Your assignment =
For the entries below, report every line that includes the word "quản".

Dataset records: Begin

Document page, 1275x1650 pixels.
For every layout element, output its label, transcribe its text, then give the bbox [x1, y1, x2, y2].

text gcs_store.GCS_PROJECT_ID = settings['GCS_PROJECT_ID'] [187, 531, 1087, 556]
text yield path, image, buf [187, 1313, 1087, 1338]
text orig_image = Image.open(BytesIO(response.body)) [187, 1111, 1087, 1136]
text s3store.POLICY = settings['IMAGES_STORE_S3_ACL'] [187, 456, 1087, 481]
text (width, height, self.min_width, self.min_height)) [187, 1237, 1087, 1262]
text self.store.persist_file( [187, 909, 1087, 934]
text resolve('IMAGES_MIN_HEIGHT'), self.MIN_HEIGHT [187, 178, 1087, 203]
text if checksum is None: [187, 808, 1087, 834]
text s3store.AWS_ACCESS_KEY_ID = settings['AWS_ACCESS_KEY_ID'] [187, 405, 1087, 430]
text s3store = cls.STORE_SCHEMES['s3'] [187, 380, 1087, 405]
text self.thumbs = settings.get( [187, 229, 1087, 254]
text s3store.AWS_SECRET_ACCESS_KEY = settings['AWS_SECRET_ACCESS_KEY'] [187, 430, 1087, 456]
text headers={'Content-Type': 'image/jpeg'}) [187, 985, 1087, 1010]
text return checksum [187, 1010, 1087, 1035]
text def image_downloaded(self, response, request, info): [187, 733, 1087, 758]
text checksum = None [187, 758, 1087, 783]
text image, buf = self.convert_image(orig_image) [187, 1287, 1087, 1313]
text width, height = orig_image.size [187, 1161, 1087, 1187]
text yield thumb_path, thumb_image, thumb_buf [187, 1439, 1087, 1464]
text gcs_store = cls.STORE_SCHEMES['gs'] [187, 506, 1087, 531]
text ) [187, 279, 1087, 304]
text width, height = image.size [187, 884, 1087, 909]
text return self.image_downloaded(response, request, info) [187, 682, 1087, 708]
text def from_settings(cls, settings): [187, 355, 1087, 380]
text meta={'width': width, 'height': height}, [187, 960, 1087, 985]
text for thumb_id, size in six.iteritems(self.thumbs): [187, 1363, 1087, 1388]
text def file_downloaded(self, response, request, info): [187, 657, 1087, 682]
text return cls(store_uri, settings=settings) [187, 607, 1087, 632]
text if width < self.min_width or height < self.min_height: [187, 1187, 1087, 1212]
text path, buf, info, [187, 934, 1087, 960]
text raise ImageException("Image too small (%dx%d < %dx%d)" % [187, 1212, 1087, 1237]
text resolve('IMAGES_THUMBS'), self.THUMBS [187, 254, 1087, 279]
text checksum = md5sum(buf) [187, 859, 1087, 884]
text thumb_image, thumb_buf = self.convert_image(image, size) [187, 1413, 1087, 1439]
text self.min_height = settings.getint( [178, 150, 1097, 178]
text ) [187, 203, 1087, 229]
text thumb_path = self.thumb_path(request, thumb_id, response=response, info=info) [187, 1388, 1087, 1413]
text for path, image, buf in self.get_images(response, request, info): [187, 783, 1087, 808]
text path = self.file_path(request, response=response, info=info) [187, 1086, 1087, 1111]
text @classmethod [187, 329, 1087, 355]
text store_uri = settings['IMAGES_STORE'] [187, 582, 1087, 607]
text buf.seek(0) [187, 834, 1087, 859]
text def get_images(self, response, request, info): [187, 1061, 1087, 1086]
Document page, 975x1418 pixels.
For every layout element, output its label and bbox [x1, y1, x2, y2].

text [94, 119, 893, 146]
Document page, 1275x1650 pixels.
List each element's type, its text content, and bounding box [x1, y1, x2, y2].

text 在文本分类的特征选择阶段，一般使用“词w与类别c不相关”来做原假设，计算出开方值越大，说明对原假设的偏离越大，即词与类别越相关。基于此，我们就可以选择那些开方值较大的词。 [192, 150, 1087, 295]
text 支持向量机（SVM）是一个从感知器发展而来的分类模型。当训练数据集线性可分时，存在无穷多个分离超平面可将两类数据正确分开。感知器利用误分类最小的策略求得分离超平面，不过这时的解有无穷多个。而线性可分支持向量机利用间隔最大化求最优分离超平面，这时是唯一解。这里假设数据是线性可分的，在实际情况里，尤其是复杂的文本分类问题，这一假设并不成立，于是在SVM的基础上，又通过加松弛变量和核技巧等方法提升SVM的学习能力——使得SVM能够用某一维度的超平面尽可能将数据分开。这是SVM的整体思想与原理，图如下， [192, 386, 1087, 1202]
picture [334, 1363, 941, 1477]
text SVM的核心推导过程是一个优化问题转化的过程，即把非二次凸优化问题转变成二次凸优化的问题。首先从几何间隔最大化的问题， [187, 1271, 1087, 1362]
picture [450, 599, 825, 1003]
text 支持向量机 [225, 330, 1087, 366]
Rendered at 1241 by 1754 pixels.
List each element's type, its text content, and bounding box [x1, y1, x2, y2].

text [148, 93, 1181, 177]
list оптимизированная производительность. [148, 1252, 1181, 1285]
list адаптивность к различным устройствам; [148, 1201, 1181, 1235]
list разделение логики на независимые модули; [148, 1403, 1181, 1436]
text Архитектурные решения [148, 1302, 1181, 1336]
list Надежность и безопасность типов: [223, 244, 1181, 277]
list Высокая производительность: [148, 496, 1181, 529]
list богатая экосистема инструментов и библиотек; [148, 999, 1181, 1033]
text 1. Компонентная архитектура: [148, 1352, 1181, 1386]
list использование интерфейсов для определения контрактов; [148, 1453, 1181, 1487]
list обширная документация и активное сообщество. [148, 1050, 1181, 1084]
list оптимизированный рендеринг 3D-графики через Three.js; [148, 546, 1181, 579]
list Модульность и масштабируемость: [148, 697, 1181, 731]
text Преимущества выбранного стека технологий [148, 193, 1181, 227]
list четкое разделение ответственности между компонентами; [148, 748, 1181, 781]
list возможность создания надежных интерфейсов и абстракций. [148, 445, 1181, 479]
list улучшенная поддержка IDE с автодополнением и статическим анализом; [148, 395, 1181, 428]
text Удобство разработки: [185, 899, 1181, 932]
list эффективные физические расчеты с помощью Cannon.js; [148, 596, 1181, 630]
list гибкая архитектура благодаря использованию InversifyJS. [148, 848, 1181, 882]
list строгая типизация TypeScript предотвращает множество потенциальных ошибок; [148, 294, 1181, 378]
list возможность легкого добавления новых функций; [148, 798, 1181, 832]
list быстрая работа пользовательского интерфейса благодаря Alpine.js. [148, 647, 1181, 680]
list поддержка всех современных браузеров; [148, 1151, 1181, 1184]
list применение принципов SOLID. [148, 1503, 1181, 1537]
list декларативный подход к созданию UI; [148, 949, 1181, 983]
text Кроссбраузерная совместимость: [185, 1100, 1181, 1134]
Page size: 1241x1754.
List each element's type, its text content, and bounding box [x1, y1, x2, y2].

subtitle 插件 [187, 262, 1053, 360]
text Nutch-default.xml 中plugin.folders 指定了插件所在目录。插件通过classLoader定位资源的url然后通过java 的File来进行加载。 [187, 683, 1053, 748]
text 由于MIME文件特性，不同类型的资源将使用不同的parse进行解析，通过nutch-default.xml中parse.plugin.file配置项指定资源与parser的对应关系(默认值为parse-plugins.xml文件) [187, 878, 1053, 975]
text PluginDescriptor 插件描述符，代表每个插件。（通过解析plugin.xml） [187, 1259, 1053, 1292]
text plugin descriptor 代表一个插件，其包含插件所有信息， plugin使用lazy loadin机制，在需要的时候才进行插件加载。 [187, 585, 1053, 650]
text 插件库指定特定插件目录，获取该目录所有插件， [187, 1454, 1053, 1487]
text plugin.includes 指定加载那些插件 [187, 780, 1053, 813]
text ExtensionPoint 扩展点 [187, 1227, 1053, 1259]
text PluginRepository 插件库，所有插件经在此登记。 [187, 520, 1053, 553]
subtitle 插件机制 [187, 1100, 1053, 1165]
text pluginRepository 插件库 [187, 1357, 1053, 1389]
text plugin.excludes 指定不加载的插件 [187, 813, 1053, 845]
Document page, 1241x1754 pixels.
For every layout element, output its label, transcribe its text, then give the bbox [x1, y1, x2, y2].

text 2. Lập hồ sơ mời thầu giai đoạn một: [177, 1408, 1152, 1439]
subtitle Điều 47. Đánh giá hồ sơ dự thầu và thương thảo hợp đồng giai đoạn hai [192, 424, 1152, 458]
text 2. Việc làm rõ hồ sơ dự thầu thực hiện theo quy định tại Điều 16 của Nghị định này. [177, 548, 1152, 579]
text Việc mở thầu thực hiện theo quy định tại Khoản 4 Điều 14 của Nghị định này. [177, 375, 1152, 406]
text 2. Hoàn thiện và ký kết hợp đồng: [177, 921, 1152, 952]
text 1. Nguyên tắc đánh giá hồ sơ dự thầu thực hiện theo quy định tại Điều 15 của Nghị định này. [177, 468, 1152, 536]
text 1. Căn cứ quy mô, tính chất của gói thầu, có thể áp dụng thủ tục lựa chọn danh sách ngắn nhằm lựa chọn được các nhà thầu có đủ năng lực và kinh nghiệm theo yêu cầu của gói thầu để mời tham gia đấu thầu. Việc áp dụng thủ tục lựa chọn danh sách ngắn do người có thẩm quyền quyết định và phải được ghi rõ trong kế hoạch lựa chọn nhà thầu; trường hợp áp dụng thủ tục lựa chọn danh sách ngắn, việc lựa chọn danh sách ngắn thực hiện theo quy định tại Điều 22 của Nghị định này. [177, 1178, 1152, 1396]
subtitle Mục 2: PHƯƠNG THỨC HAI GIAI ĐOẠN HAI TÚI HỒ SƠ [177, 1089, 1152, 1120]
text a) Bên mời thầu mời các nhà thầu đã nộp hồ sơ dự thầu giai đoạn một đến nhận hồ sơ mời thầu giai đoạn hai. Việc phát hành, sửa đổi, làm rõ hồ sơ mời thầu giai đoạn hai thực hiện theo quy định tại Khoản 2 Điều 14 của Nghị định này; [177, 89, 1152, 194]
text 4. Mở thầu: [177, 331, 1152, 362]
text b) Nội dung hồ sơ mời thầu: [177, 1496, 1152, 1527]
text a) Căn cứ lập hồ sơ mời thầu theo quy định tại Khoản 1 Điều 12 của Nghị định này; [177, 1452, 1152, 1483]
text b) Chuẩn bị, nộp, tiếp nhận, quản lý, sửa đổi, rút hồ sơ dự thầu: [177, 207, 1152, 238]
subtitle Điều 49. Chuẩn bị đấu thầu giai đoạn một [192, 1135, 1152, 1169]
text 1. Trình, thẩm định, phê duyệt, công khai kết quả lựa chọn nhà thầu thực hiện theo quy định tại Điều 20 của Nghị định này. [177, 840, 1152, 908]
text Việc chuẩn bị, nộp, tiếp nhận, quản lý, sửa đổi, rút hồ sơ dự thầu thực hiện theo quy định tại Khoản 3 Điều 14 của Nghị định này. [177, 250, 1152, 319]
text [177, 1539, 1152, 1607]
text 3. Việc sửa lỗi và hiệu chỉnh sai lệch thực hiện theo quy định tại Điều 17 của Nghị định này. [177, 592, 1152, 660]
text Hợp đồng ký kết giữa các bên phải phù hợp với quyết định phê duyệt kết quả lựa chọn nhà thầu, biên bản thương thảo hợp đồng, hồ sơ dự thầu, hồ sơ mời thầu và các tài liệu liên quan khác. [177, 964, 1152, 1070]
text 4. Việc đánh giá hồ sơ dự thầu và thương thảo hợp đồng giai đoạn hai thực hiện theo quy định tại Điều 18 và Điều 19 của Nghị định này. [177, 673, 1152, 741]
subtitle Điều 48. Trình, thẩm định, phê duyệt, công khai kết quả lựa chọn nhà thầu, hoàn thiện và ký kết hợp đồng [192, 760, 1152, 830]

Dataset records: End

Response area =
text b) Chuẩn bị, nộp, tiếp nhận, quản lý, sửa đổi, rút hồ sơ dự thầu: [177, 207, 1152, 238]
text Việc chuẩn bị, nộp, tiếp nhận, quản lý, sửa đổi, rút hồ sơ dự thầu thực hiện theo quy định tại Khoản 3 Điều 14 của Nghị định này. [177, 250, 1152, 319]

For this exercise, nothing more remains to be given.